Ya’ll, I just got back from playing soccer. Did you read that? Soccer! Sure I’ve watched the game before, thanks to my awesome niece Katie, but I had never walked on a field as a player. In retrospect, I guess you can still kinda say that. LOL I didn’t play much, mainly just hung out in the middle.
The big thing here is that I actually did something outside my comfort zone… and I mean EXTREMELY outside my comfort zone. I’m not one that really likes to admit my insecurities. I’m trying to get better at being more transparent/real with people… but it’s hard sometimes. Here’s the thing. My weight really bothers me. And for many different reasons – like I’m mad I ever got to this point. I’m mad that I fail a lot at trying to lose weight – I don’t like failing. I hate that food is my comfort and these bad habits are so hard to break. I hate how twisted my mind is when it comes to my weight and how others see me. I don’t like feeling insecure and I really don’t like admitting that I’m feeling insecure.
So when it was suggested that I play with some work friends tonight, I laughed and tried to joke it off.
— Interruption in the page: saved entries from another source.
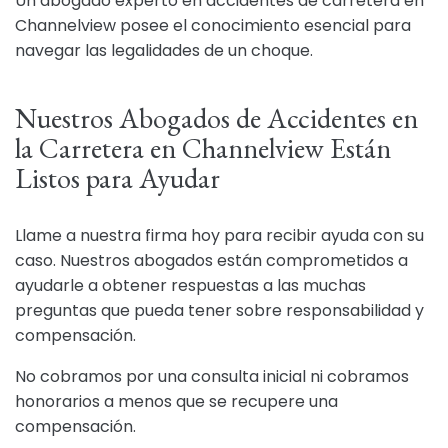
Un abogado experto en accidentes de carretera en
Channelview posee el conocimiento esencial para
navegar las legalidades de un choque.
Nuestros Abogados de Accidentes en
la Carretera en Channelview Están
Listos para Ayudar
Llame a nuestra firma hoy para recibir ayuda con su
caso. Nuestros abogados están comprometidos a
ayudarle a obtener respuestas a las muchas
preguntas que pueda tener sobre responsabilidad y
compensación.
No cobramos por una consulta inicial ni cobramos
honorarios a menos que se recupere una
compensación.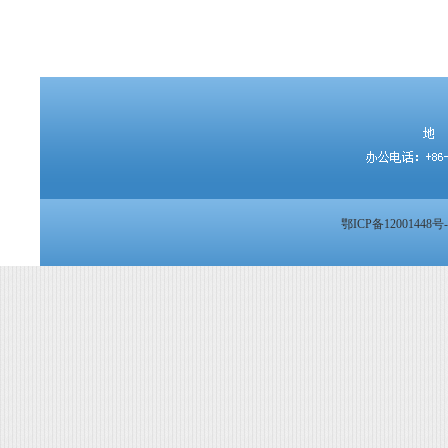
鄂ICP备12001448号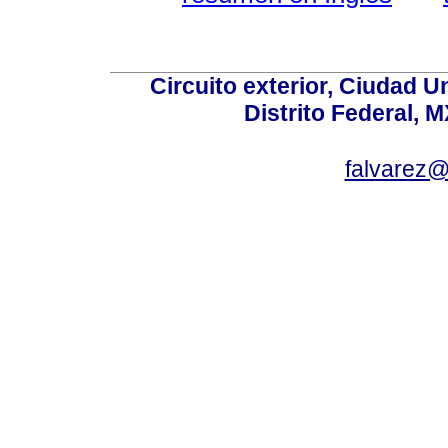
Circuito exterior, Ciudad U
Distrito Federal, 
falvarez@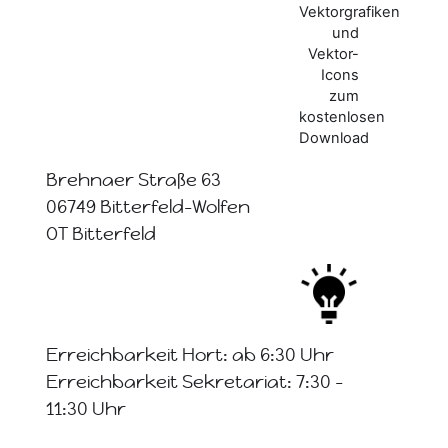
Brehnaer Straße 63
06749 Bitterfeld-Wolfen
OT Bitterfeld
Erreichbarkeit Hort: ab 6:30 Uhr
Erreichbarkeit Sekretariat: 7:30 -
11:30 Uhr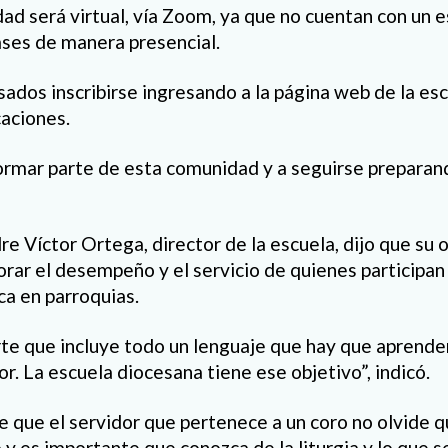
ad será virtual, vía Zoom, ya que no cuentan con un e
lases de manera presencial.
esados inscribirse ingresando a la página web de la esc
caciones.
formar parte de esta comunidad y a seguirse prepara
dre Víctor Ortega, director de la escuela, dijo que su o
orar el desempeño y el servicio de quienes participan
ca en parroquias.
rte que incluye todo un lenguaje que hay que aprende
r. La escuela diocesana tiene ese objetivo”, indicó.
 que el servidor que pertenece a un coro no olvide
o y es importante que conozca de la liturgia y lo que 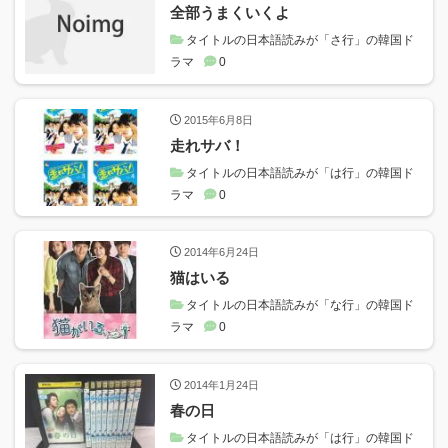
全部うまくいくよ
タイトルの日本語読みが「さ行」の韓国ド
ラマ
0
2015年6月8日
走れサバ！
タイトルの日本語読みが「は行」の韓国ド
ラマ
0
2014年6月24日
猫はいる
タイトルの日本語読みが「な行」の韓国ド
ラマ
0
2014年1月24日
春の日
タイトルの日本語読みが「は行」の韓国ド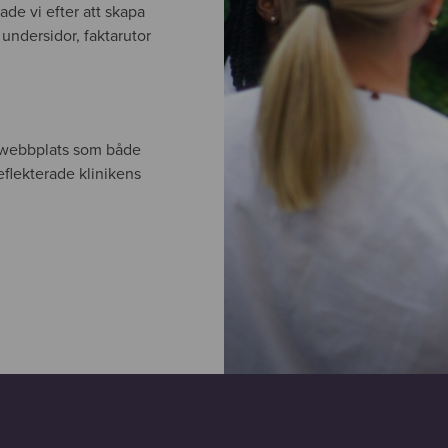
ade vi efter att skapa
ndersidor, faktarutor
 webbplats som både
eflekterade klinikens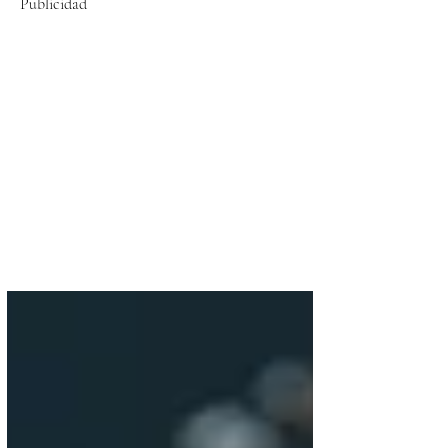
Publicidad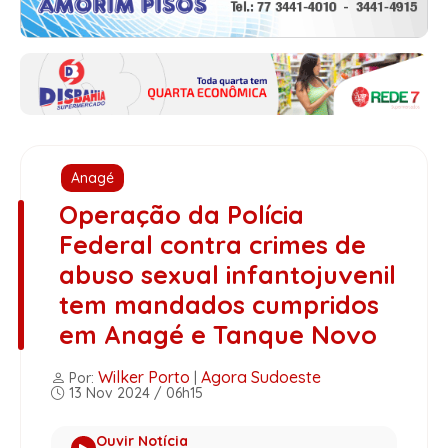
Anagé
Operação da Polícia
Federal contra crimes de
abuso sexual infantojuvenil
tem mandados cumpridos
em Anagé e Tanque Novo
Wilker Porto
Agora Sudoeste
Por:
|
13 Nov 2024 / 06h15
Ouvir Notícia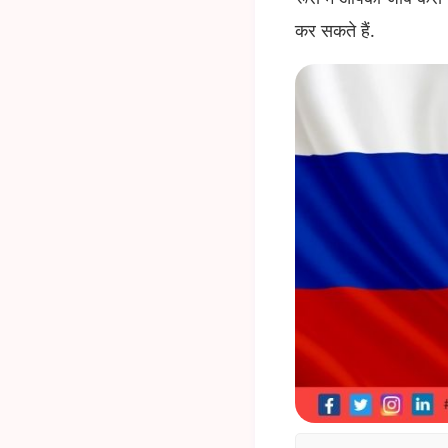
कर सकते हैं.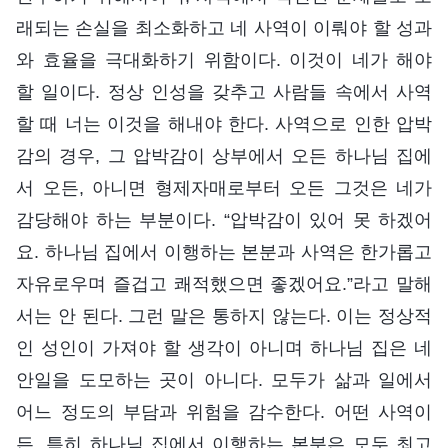
래되는 손실을 최소화하고 네 사역이 이뤄야 할 성과
와 효율을 극대화하기 위함이다. 이것이 네가 해야
할 일이다. 정상 인성을 갖추고 사람들 속에서 사역
할 때 너는 이것을 해내야 한다. 사역으로 인한 압박
감의 경우, 그 압박감이 상부에서 오든 하나님 집에
서 오든, 아니면 형제자매로부터 오든 그것은 네가
감당해야 하는 부분이다. “압박감이 있어 못 하겠어
요. 하나님 집에서 이행하는 본분과 사역은 한가롭고
자유로우며 즐겁고 쾌적했으면 좋겠어요.”라고 말해
서는 안 된다. 그런 말은 통하지 않는다. 이는 정상적
인 성인이 가져야 할 생각이 아니며 하나님 집은 네
안일을 도모하는 곳이 아니다. 모두가 삶과 일에서
어느 정도의 부담과 위험을 감수한다. 어떤 사역이
든, 특히 하나님 집에서 이행하는 본분은 모두 최고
But instead of ignoring it and letting it slide, two of those people were encouraging. So I thought about it. And when I say thought about it, I mean I started texting my sister and having a heart to heart with her. I laid it all on the line. I admitted my insecurities and my twisted thoughts and my sister – in her wise words “I’m going to tell you what you’d tell me”… and she did. Those words and the encouragement of coworkers, that’s how I did that today. I wanted to cop out so bad… but I didn’t. And I’m glad I didn’t.
My food choices weren’t great (yeah, I made banana nut bread last night), but I’m so very proud of me today.